TEXT UNDER STUDY
We can reject that idea of “free” rather easily. There were costs associated with running the place, costs which came out of that local taxation. Sure, there’s a profit there and we could quibble that that’s what is meant. But in no manner can we claim that the tax revenue had no costs associated with it. Therefore the revenue wasn’t free and nor could the goods possibly be so.

This isn’t good economics I’m afraid:

This very important material reality of
asymmetric production capacities, that actually explains the historic drive by
European countries to coloni­ally subjugate more productive tropical areas, was
not only ignored by David Ricardo, but this real reason was explicitly assumed
away by him.
Ricardo assumed in his two-country, two-goods model that ‘both
countries produce both goods’ – indeed his assumption was that ‘all countries
produce all goods’ – while arguing that specialization and exchange according
to comparative cost advantage led to mutual benefit.

The material fact was ignored that unit cost of production could not be de-fined for
tropical goods imported by cold temperate European countries, where the output of
such goods was, and always will be, zero. What is the ‘cost of production’ per
unit of coffee in Germany, or of cane sugar in England? Where a good cannot
even be produced, no cost of produc­tion exists. ‘Comparative cost’, to be
comparable at all, requires that we know for each trading country, the number of
units of good B producible by redirecting to it the labour released by reducing the
output of good A by one unit. Thus it is essential for the theory to hold that both
goods can actually be produced in both countries, but this was, and continues to
be, impossible for temperate countries with regard to tropical products.

WHAT YOU NEED TO DO
• 1. Reproduce, word for word, the part of the excerpt on Ricardo's trade model starting with "We can reject" and going on through "away by him.".
• 2. List every expression that the excerpt on Ricardo's trade model sets in single quotation marks.
• 3. According to the excerpt on Ricardo's trade model, why can no unit cost of production be defined for tropical goods imported by cold temperate European countries?
The listing that comes after this excerpt on Ricardo's trade model is not needed for any part of this work.

DATA SECTION
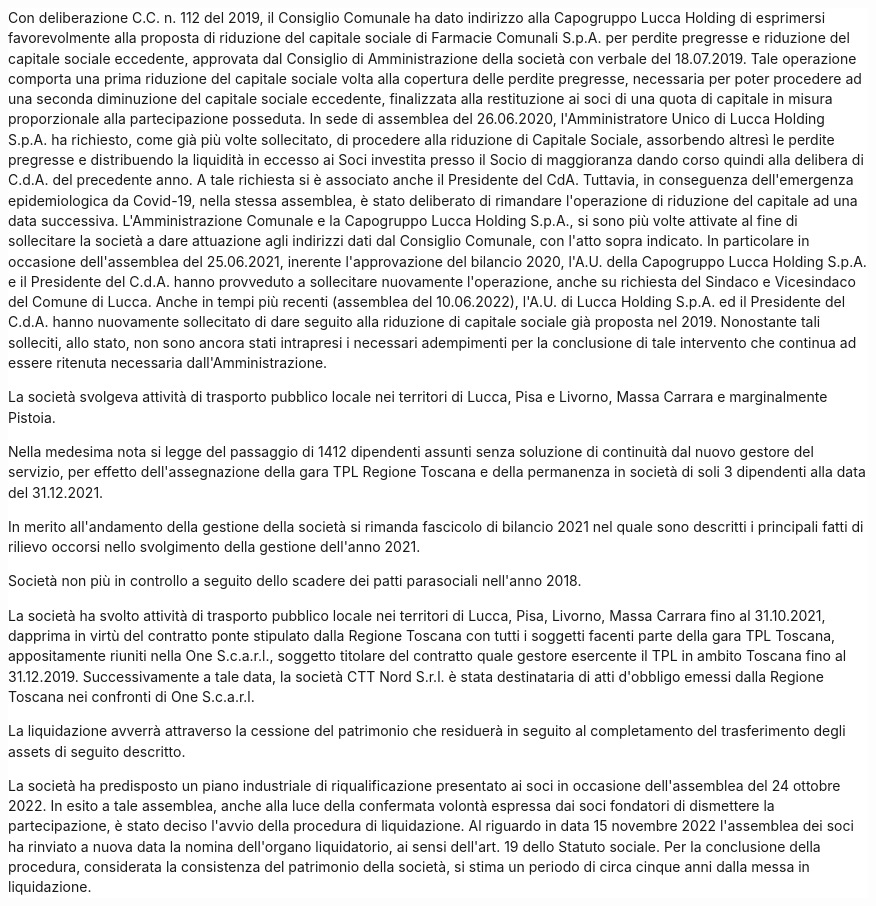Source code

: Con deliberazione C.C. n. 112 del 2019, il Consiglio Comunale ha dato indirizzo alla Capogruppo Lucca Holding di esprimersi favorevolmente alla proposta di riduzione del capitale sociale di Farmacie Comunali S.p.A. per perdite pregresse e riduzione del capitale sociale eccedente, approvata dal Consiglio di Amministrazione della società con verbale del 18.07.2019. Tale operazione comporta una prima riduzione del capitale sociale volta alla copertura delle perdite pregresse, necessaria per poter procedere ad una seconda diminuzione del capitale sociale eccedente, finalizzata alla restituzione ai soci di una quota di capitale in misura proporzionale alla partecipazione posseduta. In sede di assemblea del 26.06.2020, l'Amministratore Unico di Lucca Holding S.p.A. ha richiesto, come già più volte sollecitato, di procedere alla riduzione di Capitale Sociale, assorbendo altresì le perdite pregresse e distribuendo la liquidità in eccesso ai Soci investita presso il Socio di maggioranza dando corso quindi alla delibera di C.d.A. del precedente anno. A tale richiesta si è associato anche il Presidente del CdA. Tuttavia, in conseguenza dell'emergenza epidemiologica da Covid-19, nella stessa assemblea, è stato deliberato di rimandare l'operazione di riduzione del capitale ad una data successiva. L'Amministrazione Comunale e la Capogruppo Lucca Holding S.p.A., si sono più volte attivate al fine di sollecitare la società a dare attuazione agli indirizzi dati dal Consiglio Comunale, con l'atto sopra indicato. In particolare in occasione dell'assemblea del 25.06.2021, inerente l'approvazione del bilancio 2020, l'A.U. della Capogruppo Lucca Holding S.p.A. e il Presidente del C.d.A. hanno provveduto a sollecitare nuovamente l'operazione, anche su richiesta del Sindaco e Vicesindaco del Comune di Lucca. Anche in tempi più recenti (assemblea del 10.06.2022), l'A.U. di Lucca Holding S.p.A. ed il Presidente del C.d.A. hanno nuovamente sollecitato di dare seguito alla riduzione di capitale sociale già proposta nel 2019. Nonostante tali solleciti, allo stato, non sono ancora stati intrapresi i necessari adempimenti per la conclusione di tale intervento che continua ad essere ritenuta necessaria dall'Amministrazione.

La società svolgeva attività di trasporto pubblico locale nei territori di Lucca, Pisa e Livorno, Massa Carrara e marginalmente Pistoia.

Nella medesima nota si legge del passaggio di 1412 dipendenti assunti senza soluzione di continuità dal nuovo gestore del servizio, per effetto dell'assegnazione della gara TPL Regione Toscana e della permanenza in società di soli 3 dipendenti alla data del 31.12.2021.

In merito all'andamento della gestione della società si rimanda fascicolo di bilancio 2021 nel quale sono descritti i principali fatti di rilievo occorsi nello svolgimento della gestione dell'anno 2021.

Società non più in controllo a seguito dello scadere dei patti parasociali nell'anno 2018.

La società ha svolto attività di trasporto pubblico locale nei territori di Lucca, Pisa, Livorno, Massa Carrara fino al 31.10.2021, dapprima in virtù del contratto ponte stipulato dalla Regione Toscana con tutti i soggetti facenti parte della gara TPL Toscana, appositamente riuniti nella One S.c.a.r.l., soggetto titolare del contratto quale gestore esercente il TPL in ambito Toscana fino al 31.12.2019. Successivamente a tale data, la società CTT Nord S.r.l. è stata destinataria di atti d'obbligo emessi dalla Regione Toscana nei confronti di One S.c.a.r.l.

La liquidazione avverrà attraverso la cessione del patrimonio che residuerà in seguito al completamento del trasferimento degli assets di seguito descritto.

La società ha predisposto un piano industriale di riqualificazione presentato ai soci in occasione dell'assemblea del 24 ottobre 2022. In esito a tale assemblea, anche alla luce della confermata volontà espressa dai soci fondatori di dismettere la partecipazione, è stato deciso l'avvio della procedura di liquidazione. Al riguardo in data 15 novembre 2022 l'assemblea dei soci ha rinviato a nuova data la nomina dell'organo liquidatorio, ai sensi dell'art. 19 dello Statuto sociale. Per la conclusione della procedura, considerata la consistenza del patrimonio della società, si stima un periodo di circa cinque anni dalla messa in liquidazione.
...
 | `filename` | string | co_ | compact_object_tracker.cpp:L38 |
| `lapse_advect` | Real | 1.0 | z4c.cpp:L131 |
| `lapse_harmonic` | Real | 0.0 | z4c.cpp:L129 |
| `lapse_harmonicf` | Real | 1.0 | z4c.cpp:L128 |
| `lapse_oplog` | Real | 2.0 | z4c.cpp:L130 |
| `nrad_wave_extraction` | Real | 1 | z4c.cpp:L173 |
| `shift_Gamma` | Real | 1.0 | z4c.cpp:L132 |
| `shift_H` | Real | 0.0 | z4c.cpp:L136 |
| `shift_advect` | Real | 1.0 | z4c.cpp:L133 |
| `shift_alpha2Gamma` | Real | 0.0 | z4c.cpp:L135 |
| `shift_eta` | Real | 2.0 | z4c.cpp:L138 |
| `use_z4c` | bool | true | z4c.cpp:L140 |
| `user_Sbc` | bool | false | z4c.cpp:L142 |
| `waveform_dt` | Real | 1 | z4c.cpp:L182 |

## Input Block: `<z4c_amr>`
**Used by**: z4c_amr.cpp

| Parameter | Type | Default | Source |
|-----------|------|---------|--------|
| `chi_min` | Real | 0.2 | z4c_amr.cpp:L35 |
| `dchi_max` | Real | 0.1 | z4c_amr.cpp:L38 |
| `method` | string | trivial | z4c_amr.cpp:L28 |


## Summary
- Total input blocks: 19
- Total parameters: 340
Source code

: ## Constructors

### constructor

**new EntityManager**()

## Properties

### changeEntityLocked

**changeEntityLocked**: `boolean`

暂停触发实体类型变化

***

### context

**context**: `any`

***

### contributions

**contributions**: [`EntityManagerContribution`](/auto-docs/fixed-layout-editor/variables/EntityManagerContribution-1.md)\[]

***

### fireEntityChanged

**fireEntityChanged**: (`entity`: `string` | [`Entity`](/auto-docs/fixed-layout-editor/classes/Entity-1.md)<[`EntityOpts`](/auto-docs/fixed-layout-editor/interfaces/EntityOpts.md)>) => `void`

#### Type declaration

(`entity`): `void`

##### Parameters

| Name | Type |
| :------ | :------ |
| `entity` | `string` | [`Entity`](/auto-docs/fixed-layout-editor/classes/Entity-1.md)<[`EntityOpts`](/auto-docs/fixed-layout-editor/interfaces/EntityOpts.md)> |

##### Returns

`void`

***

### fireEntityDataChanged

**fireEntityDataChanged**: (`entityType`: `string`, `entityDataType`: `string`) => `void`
* * *
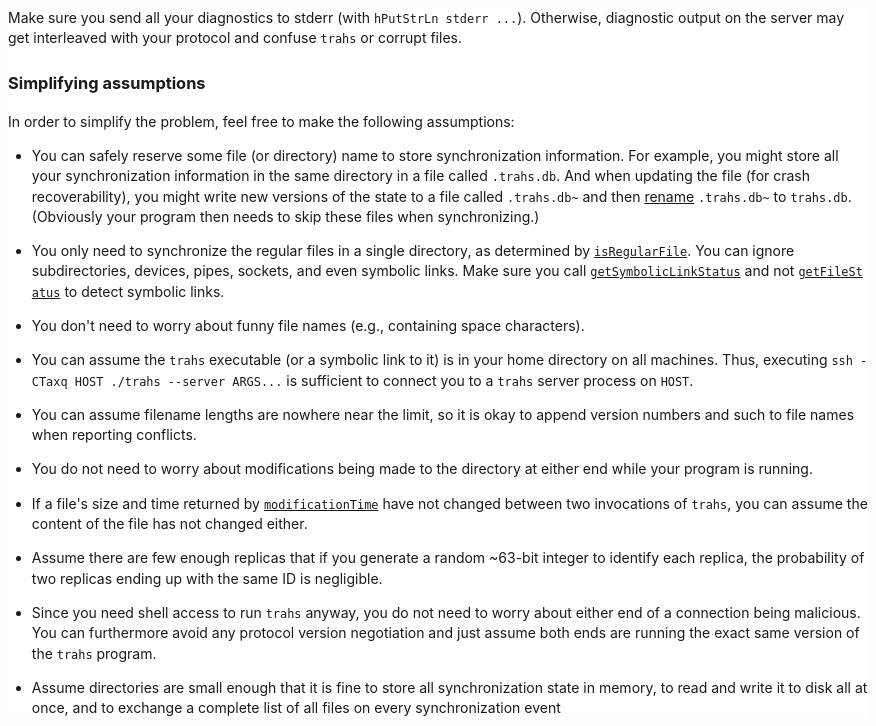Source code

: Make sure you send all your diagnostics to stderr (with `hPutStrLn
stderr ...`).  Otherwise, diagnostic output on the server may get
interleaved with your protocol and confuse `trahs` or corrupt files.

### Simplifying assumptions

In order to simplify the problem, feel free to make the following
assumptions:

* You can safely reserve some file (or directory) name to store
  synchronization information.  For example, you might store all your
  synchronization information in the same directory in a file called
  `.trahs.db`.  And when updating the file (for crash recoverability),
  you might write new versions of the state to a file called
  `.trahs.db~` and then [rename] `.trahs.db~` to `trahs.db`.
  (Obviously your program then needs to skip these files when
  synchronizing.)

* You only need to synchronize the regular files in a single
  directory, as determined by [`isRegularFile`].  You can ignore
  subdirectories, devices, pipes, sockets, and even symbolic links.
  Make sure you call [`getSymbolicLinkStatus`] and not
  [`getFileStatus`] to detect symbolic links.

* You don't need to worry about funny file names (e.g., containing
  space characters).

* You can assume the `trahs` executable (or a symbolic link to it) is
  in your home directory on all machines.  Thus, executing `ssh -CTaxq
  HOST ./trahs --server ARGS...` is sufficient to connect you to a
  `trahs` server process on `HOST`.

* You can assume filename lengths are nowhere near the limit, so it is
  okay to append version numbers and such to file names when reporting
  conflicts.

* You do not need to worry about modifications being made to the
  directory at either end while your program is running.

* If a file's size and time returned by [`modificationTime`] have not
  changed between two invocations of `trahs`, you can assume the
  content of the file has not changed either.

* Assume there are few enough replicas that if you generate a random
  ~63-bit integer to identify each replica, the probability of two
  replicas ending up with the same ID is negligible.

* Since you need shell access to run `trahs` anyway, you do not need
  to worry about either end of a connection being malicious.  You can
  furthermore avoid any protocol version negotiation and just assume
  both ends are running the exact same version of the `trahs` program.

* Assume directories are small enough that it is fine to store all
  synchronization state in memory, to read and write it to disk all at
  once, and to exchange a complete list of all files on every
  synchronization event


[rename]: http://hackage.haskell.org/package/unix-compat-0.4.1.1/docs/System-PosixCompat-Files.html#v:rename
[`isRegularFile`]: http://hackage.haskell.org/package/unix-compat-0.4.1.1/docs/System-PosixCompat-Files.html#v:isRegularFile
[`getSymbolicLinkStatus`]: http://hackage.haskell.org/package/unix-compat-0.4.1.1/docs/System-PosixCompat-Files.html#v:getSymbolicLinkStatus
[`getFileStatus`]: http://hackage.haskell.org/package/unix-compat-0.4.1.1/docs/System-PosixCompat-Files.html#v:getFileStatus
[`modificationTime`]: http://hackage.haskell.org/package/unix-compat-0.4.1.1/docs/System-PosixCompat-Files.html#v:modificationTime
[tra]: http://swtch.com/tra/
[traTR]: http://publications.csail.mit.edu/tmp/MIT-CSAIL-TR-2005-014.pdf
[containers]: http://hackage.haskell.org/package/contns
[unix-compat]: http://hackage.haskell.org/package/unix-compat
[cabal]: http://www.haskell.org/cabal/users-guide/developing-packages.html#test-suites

ANSWERS FOR THE TASKS
• 1.
We can reject that idea of “free” rather easily. There were costs associated with running the place, costs which came out of that local taxation. Sure, there’s a profit there and we could quibble that that’s what is meant. But in no manner can we claim that the tax revenue had no costs associated with it. Therefore the revenue wasn’t free and nor could the goods possibly be so.

This isn’t good economics I’m afraid:

This very important material reality of
asymmetric production capacities, that actually explains the historic drive by
European countries to coloni­ally subjugate more productive tropical areas, was
not only ignored by David Ricardo, but this real reason was explicitly assumed
away by him.

• 2.
- ‘both countries produce both goods’
- ‘all countries produce all goods’
- ‘cost of production’
- ‘Comparative cost’

• 3. The output of such goods in those countries was, and always will be, zero. Where a good cannot even be produced, no cost of production exists.